Supersport-WM

Kenan Sofuoglu (Kawasaki): «Wir sind bereit!»

Von - 29.01.2015 10:25

Wie schon in den vergangenen Jahren zählt Kenan Sofuoglu auch 2015 zum innersten Kreis der WM-Anwärter. Nach dem Test in Jerez sieht sich der Kawasaki-Pilot selbst auch ganz vorne.

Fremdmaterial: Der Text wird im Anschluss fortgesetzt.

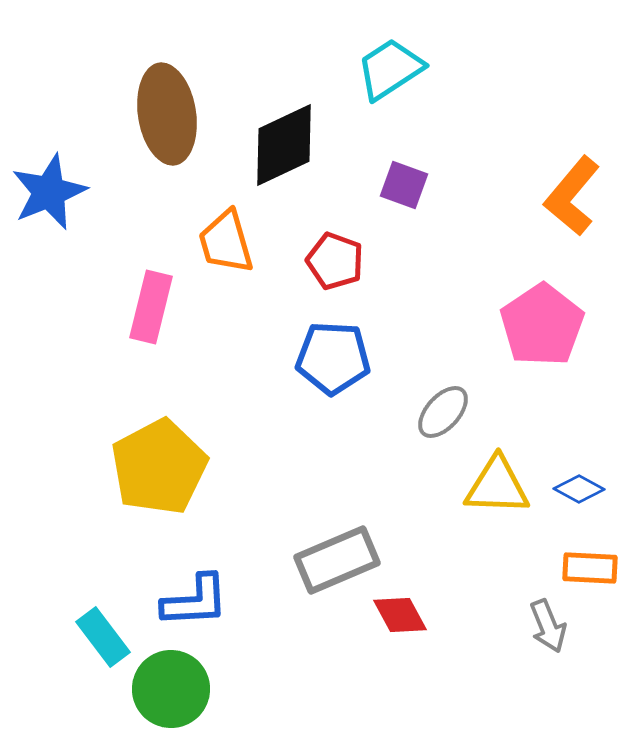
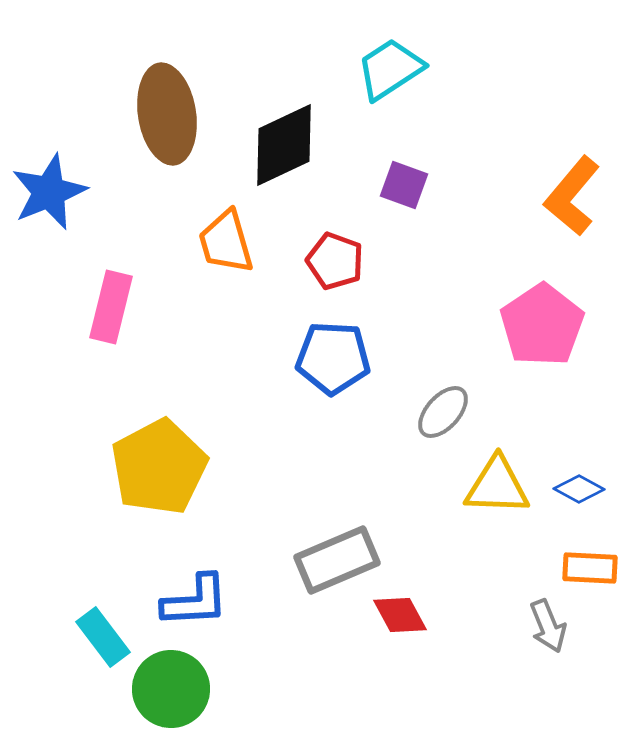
pink rectangle: moved 40 px left
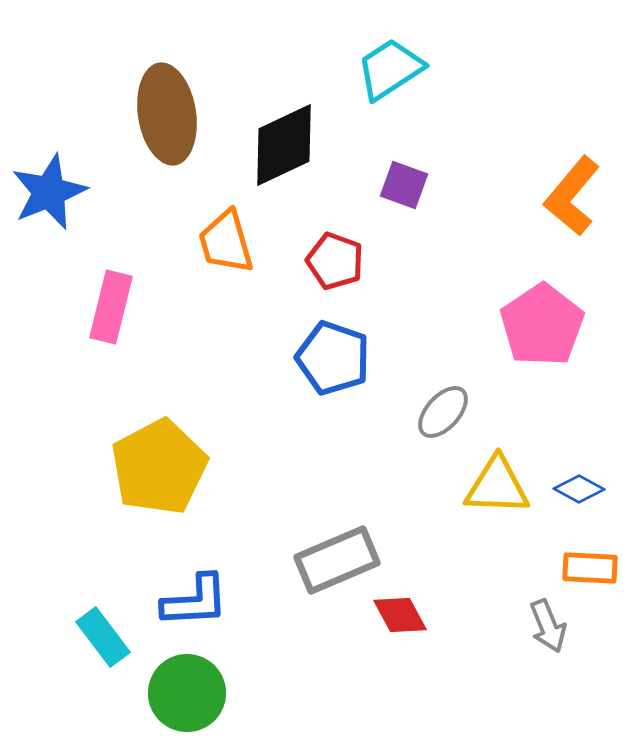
blue pentagon: rotated 16 degrees clockwise
green circle: moved 16 px right, 4 px down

Drei Weltmeisterschaften hat Kenan Sofuoglu bereits in der Supersport-WM gewonnen, gerne würde der 30-Jährige eine vierte Trophäe in sein gut gefülltes Regal stellen. Doch die beiden vergangenen Saisons musste sich der Kawasaki-Pilot hinter Sam Lowes (Yamaha/2013) und Michael van der Mark (Honda/2014) einreihen. 2014 war sogar Sofuoglus schlechtestes Jahr in der Supersport-WM – nur WM-Achter!

Durch den Wechsel von Kawasakis Werksauftritt in der Supersport-Kategorie zu Puccetti Racing sieht sich Sofuoglu nun wieder auf der Überholspur – vor allem nach den Testfahrten in Jerez am Anfang dieser Woche. «Von allen Tests war das unser produktivster, besonders der letzte Tag», strahlt der Kawasaki-Pilot. «Wir haben zuerst mit der Fahrwerksabstimmung begonnen aber am letzten Vormittag haben wir uns mit der Gabel und komplett anderen Einstellungen der Elektronik beschäftigt – und da haben wir uns unglaublich verbessert. Mit unserer Basis-Abstimmung sind wir jetzt wirklich sehr zufrieden.»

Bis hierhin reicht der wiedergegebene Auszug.